Many right-wing Republican figures and media outlets, including the Murdoch-owned Wall Street Journal and New York Post, have called on Trump not to run and switched their support to Florida Governor Ron DeSantis, who was reelected by a wide margin. DeSantis’ politics—viciously anti-immigrant, authoritarian and hostile to workers’ rights—align with those of Trump, but the Florida governor has distanced himself from Trump’s claims that the 2020 election was rigged in order to position himself to challenge Trump for the 2024 Republican presidential nomination.
On Monday, Trump’s vice president, Mike Pence, openly joined the internal party attack on Trump. Interviewed by “ABC World News Tonight” anchor David Muir, Pence denounced Trump’s support for the January 6 insurrection as “reckless” and said, “He decided to be part of the problem.” Asked about Trump’s plans to run for a second term, Pence said, “I’m sure we have better choices,” adding that he was considering running himself.
The sharp divisions within the Republican Party in the aftermath of the elections are also seen in challenges for leadership posts by Trump-aligned lawmakers in both the House and Senate against the current House Republican leader Kevin McCarthy and Senate Minority Leader Mitch McConnell.
While backing off from direct references to the supposed theft of the 2020 election in his announcement Tuesday night, Trump made an indirect but clear allusion to the January 6, 2021 storming of the US Capitol. He declared that the “corridors of power” belong to the “people” and added, “We are coming to take those corridors back.”
Among the police state policies he pledged to carry out if elected were the “removal of the illegal alien criminals,” the death penalty for drug dealers, and the dispatch of National Guard troops to states and cities whose elected leaders failed to crack down on “the total breakdown of law and order.”
In the run-up to his announcement, Trump published or republished a series of fascistic posts on his Truth Social platform, aimed at mobilizing his far-right base. One blamed McConnell for the Republicans’ failure to win control of the Senate and included a racist swipe at McConnell’s Taiwan-born wife, Elaine Chao, dubbed “Coco Chow” by Trump.

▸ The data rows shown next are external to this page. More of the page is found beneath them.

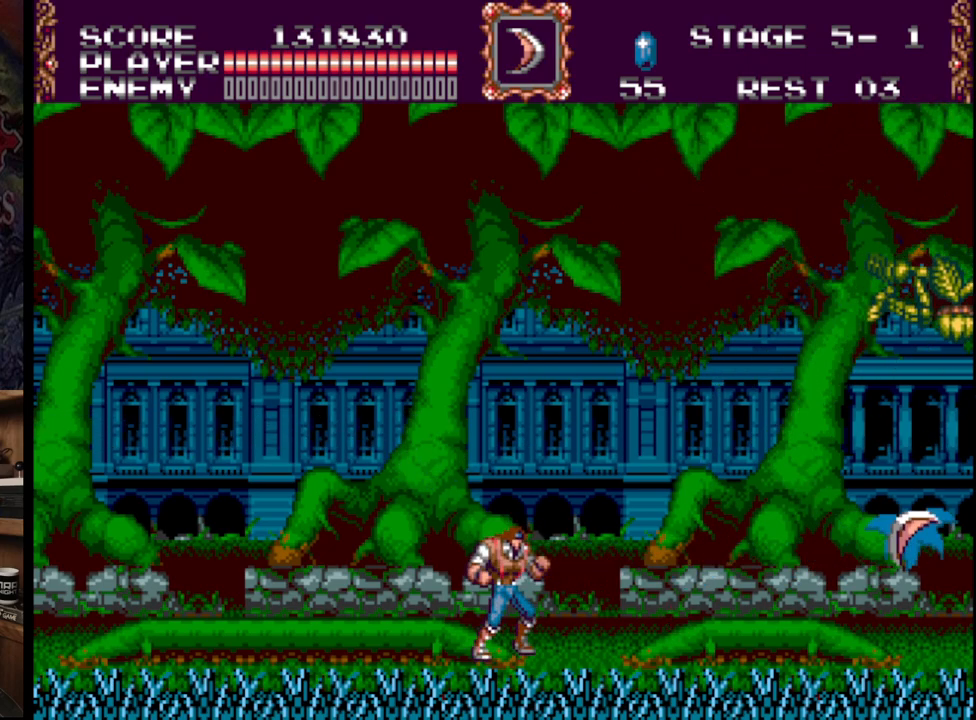
{"buttons": [], "events": []}
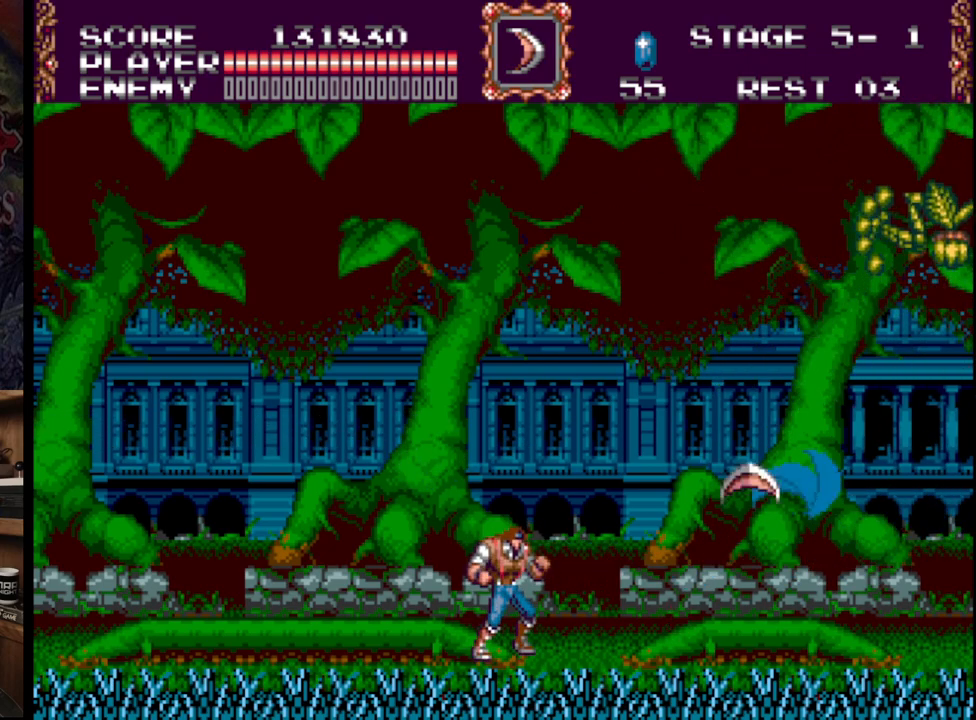
{"buttons": [], "events": []}
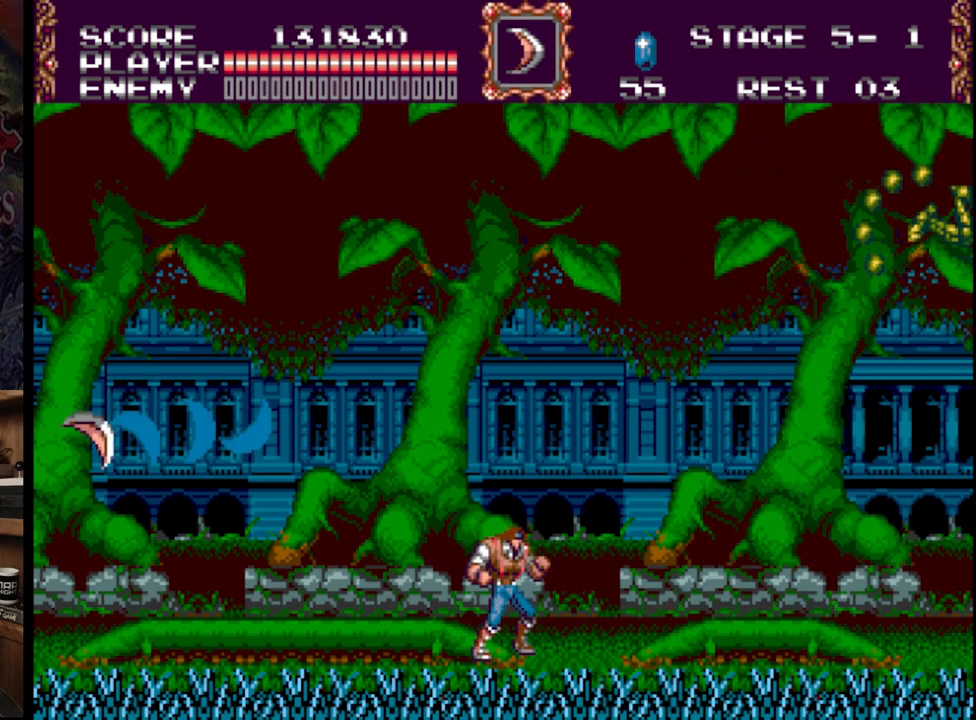
{"buttons": ["C"], "events": [[383, "C", "down"]]}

Another declared that Kari Lake, a staunch election denier who narrowly lost the race for governor of Arizona, was “cheated.” Lake has yet to concede to the Democratic winner, current Secretary of State Katie Hobbs.
One referenced Trump’s return to power as “the storm,” in QAnon parlance the apocalypse in which the Jews, globalists and socialists will be destroyed.
Another showed the head of Biden on the body of a turkey, with the caption: “No pardon for you, Joe—you treasonous turkey! Happy Thanksgiving.”
In his candidacy announcement, Trump made a point of appealing to his QAnon fascist allies, linking his return to the White House with a “storm of fire.”
Trump’s announcement underscores the fact that the elections, widely presented in the capitalist media as a return to “normalcy” and political stability, instead ushers in a new stage in the crisis of American capitalism and its corrupt, sclerotic and widely hated two-party system. Both parties are internally divided, facing an accelerating economic crisis, mounting geo-political tensions, and, above all, an explosive growth of the class struggle, beginning with some 110,000 rail workers who are furious over the efforts of the government and the union bureaucrats to impose a sellout contract and determined to mount an all out strike.